Work instruction:
Leave the images out, and copy each of the records below exactly.
*** Opening of Dataset extract ***
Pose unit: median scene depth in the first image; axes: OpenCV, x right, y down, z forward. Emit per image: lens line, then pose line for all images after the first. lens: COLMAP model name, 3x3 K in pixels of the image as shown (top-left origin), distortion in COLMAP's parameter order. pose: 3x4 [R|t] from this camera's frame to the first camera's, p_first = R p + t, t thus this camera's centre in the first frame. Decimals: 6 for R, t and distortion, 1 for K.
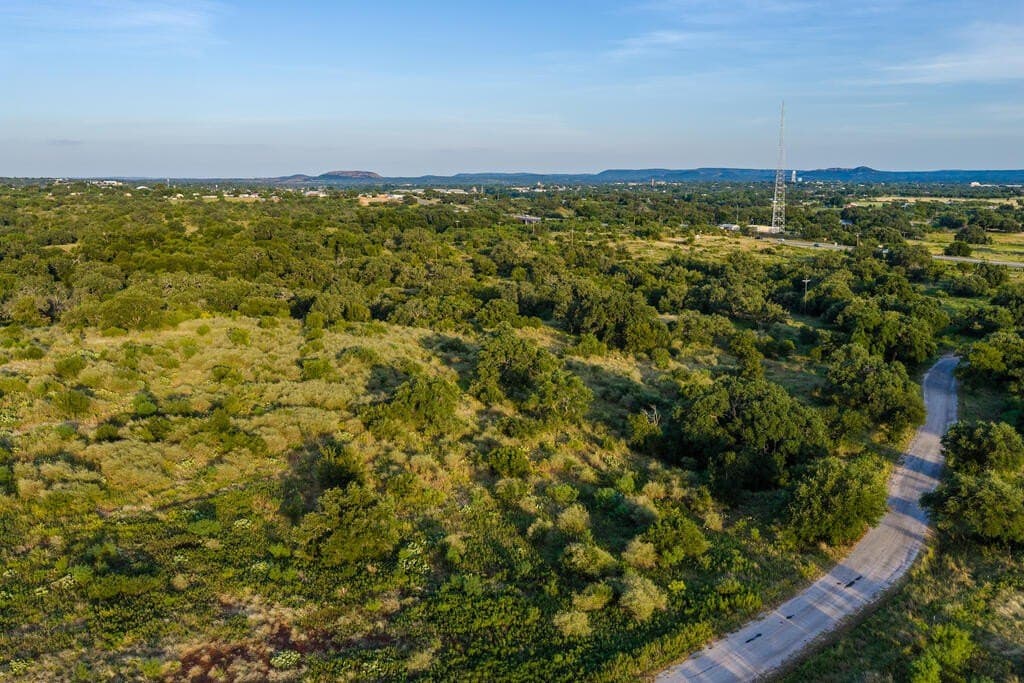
lens RADIAL K [[864.6, 0, 507.7], [0, 864.6, 342.1], [0, 0, 1]] dist [0.003974, -0.006450]
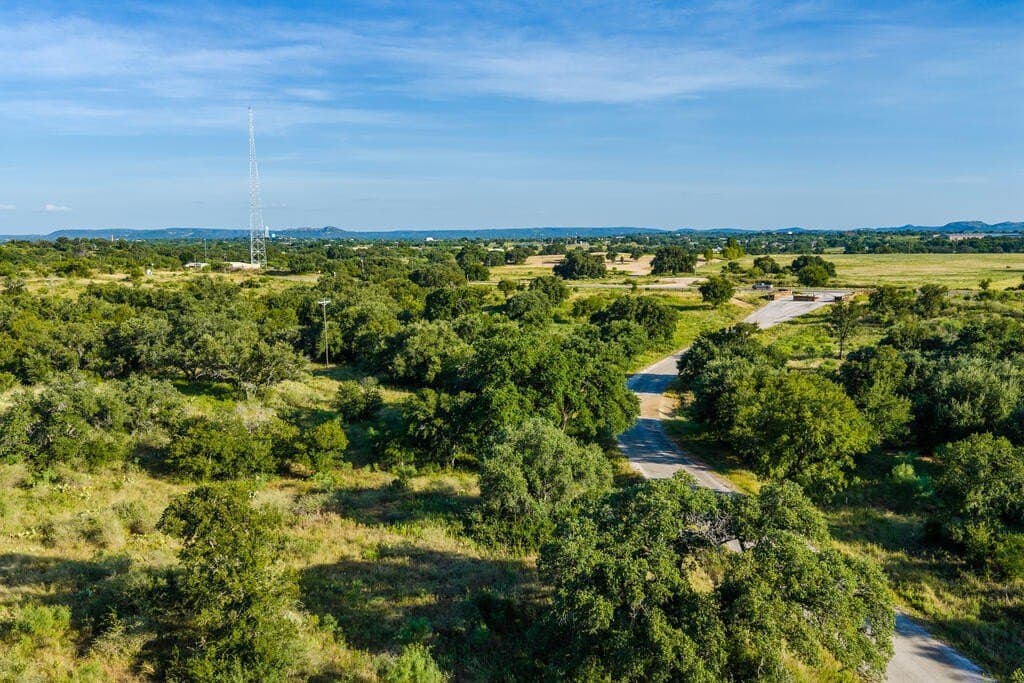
lens RADIAL K [[864.6, 0, 507.7], [0, 864.6, 342.1], [0, 0, 1]] dist [0.003974, -0.006450]
pose [[0.834030, -0.070590, 0.547185, 0.072725], [0.108101, 0.993466, -0.036607, -0.006406], [-0.541025, 0.089683, 0.836211, 0.250359]]
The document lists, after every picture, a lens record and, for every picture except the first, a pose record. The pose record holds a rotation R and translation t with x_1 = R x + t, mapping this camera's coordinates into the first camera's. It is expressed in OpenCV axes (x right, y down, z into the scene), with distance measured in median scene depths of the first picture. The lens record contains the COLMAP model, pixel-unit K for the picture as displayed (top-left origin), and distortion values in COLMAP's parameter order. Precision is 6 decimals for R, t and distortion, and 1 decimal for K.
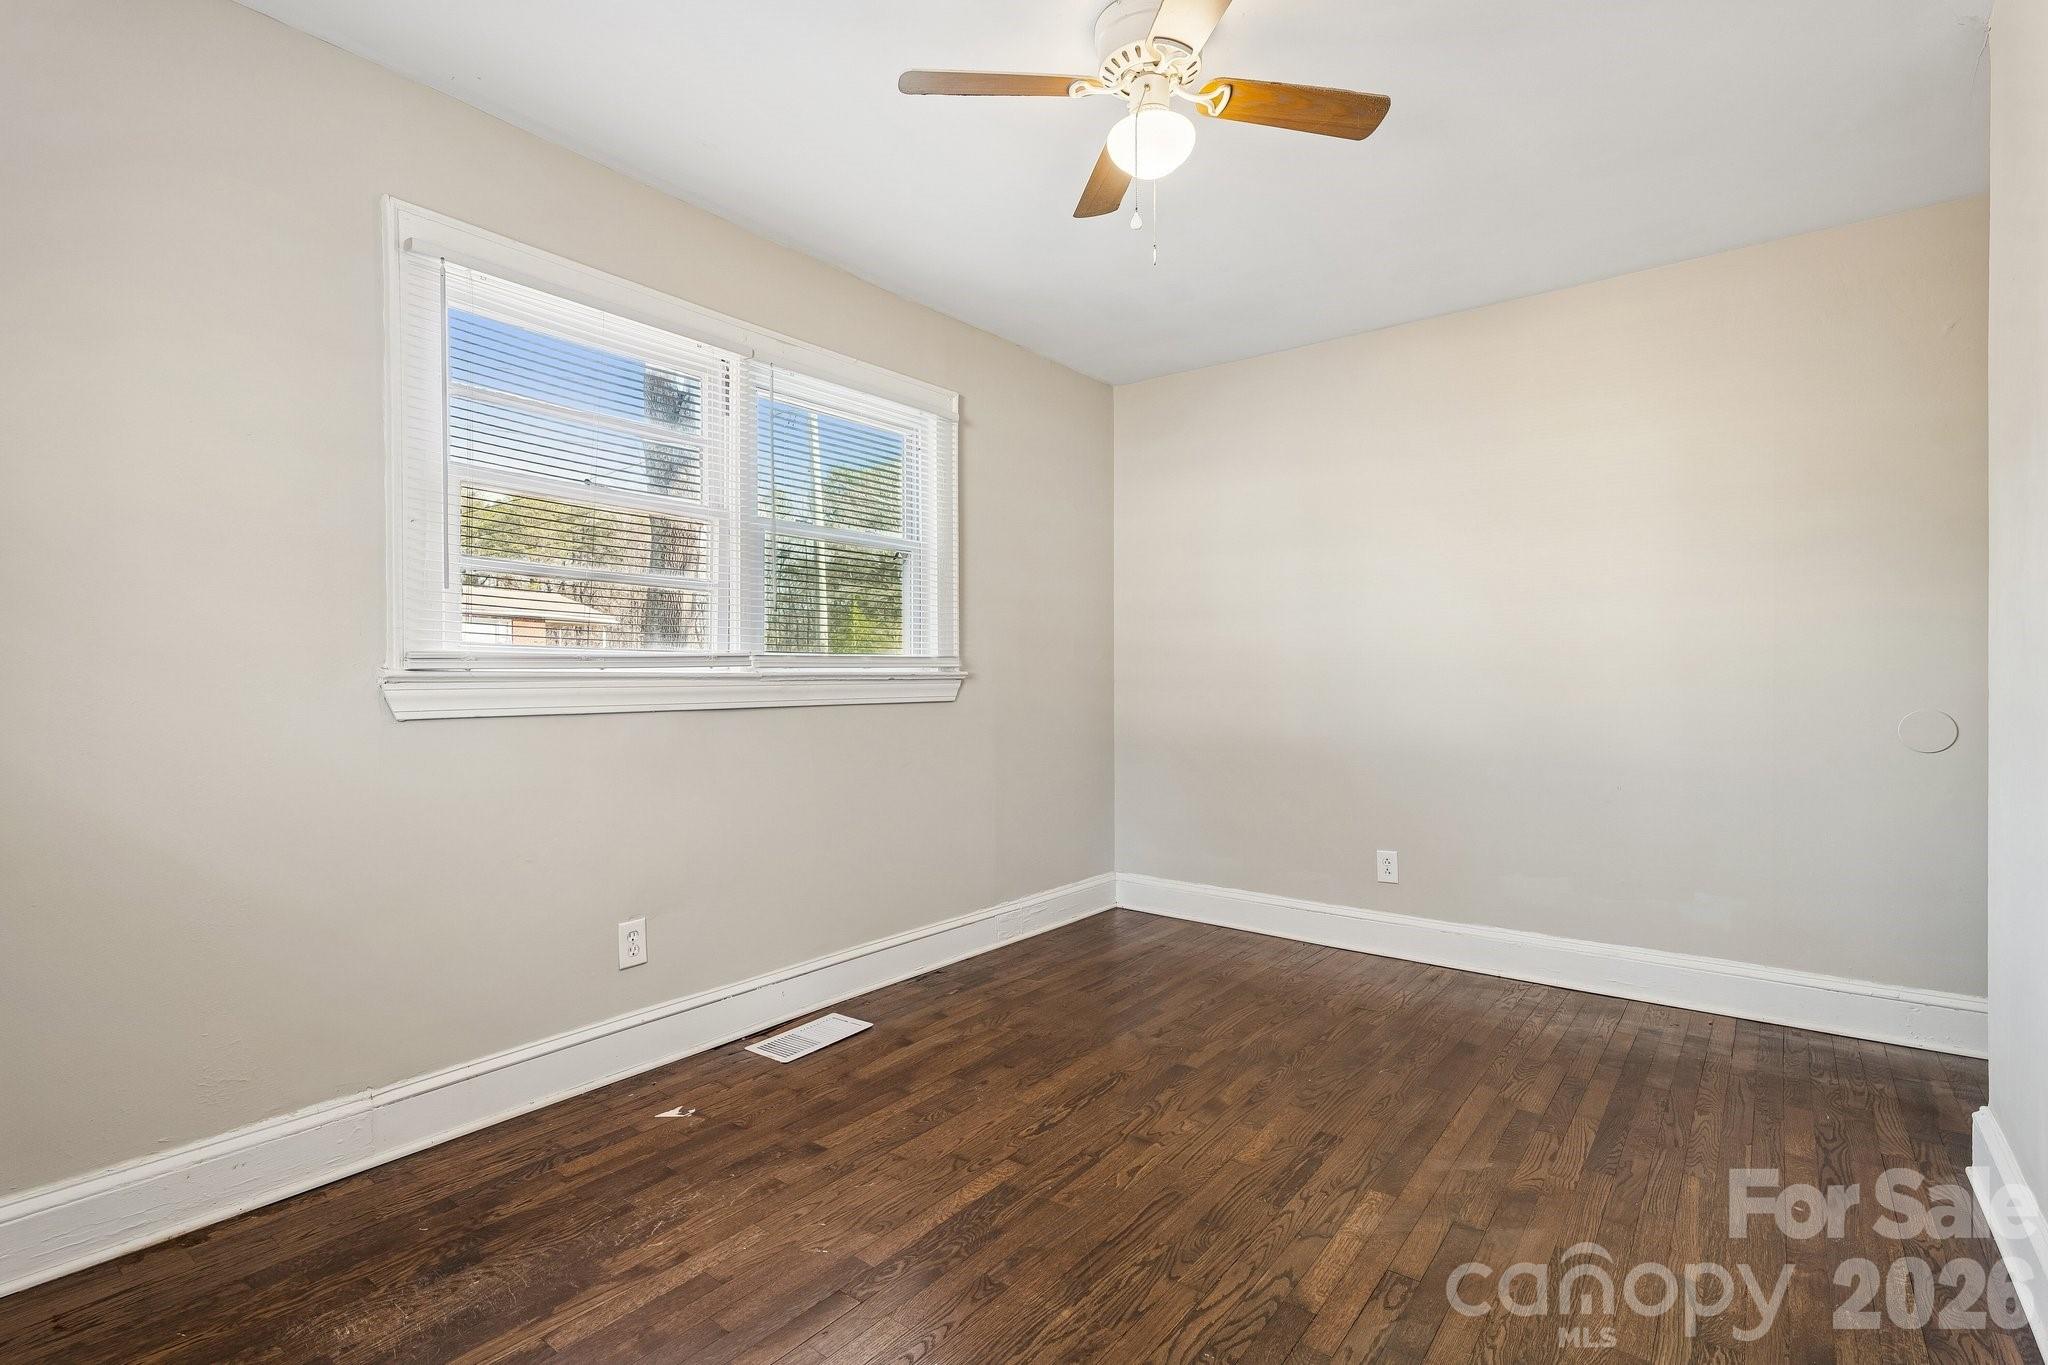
lens RADIAL K [[983.9, 0, 1027.5], [0, 983.9, 677.1], [0, 0, 1]] dist [-0.003012, 0.007733]
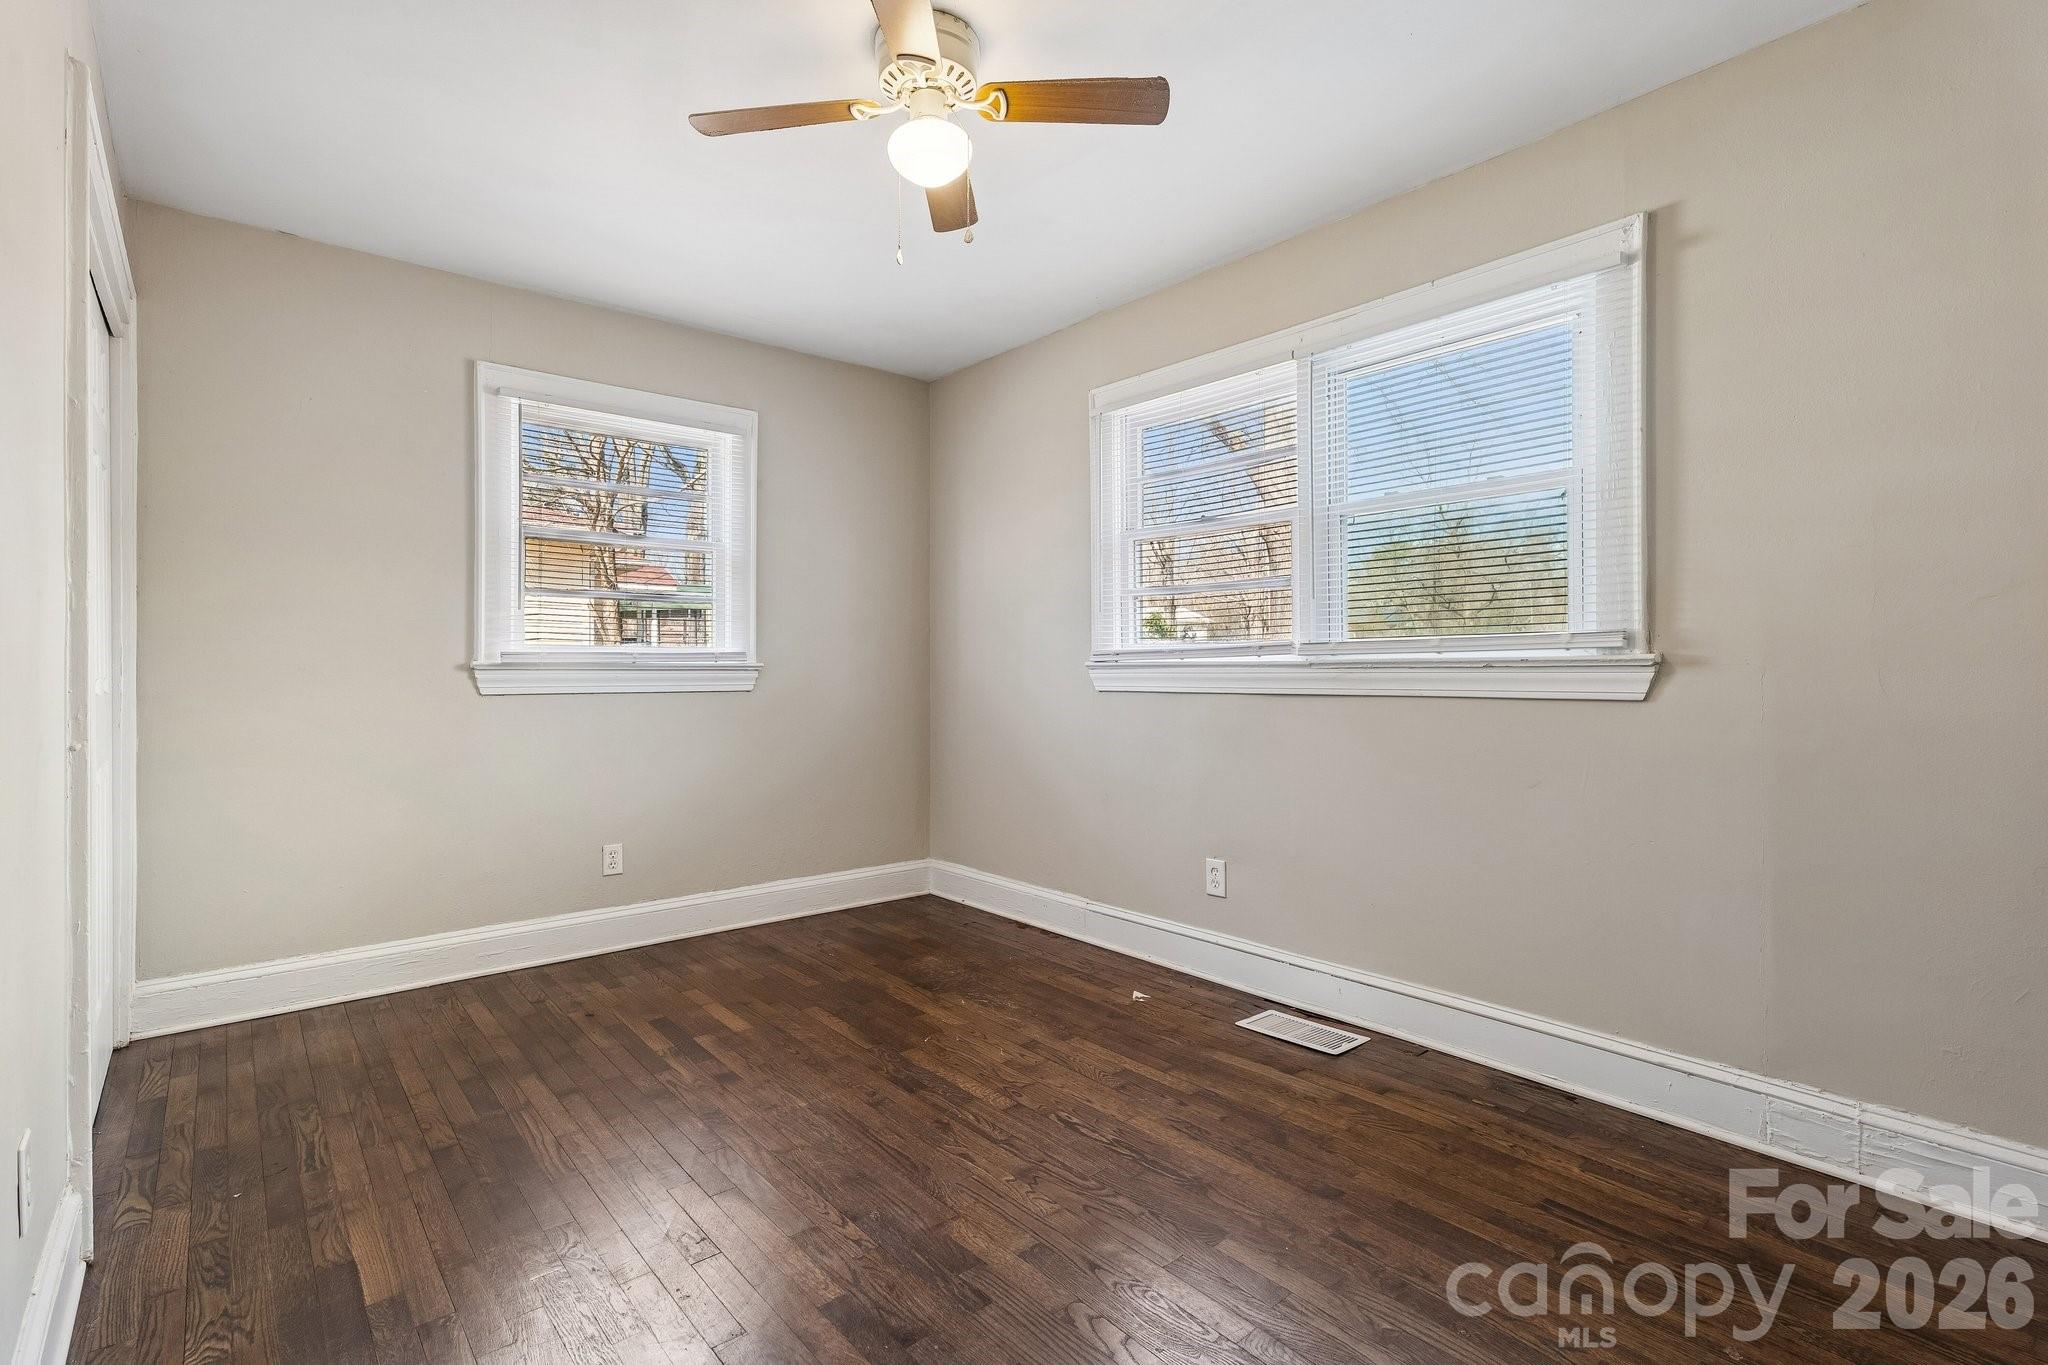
lens RADIAL K [[971.2, 0, 1019.9], [0, 971.2, 657.7], [0, 0, 1]] dist [-0.002300, 0.006419]
pose [[-0.228600, -0.009803, -0.973471, 0.824851], [0.003456, 0.999935, -0.010881, 0.002862], [0.973514, -0.005852, -0.228551, 0.993947]]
*** Close of Dataset extract ***
Solution:
Pose unit: median scene depth in the first image; axes: OpenCV, x right, y down, z forward. Emit per image: lens line, then pose line for all images after the first. lens: COLMAP model name, 3x3 K in pixels of the image as shown (top-left origin), distortion in COLMAP's parameter order. pose: 3x4 [R|t] from this camera's frame to the first camera's, p_first = R p + t, t thus this camera's centre in the first frame. Decimals: 6 for R, t and distortion, 1 for K.
lens RADIAL K [[864.6, 0, 507.7], [0, 864.6, 342.1], [0, 0, 1]] dist [0.003974, -0.006450]
lens RADIAL K [[864.6, 0, 507.7], [0, 864.6, 342.1], [0, 0, 1]] dist [0.003974, -0.006450]
pose [[0.834030, -0.070590, 0.547185, 0.072725], [0.108101, 0.993466, -0.036607, -0.006406], [-0.541025, 0.089683, 0.836211, 0.250359]]
The document lists, after every picture, a lens record and, for every picture except the first, a pose record. The pose record holds a rotation R and translation t with x_1 = R x + t, mapping this camera's coordinates into the first camera's. It is expressed in OpenCV axes (x right, y down, z into the scene), with distance measured in median scene depths of the first picture. The lens record contains the COLMAP model, pixel-unit K for the picture as displayed (top-left origin), and distortion values in COLMAP's parameter order. Precision is 6 decimals for R, t and distortion, and 1 decimal for K.
lens RADIAL K [[983.9, 0, 1027.5], [0, 983.9, 677.1], [0, 0, 1]] dist [-0.003012, 0.007733]
lens RADIAL K [[971.2, 0, 1019.9], [0, 971.2, 657.7], [0, 0, 1]] dist [-0.002300, 0.006419]
pose [[-0.228600, -0.009803, -0.973471, 0.824851], [0.003456, 0.999935, -0.010881, 0.002862], [0.973514, -0.005852, -0.228551, 0.993947]]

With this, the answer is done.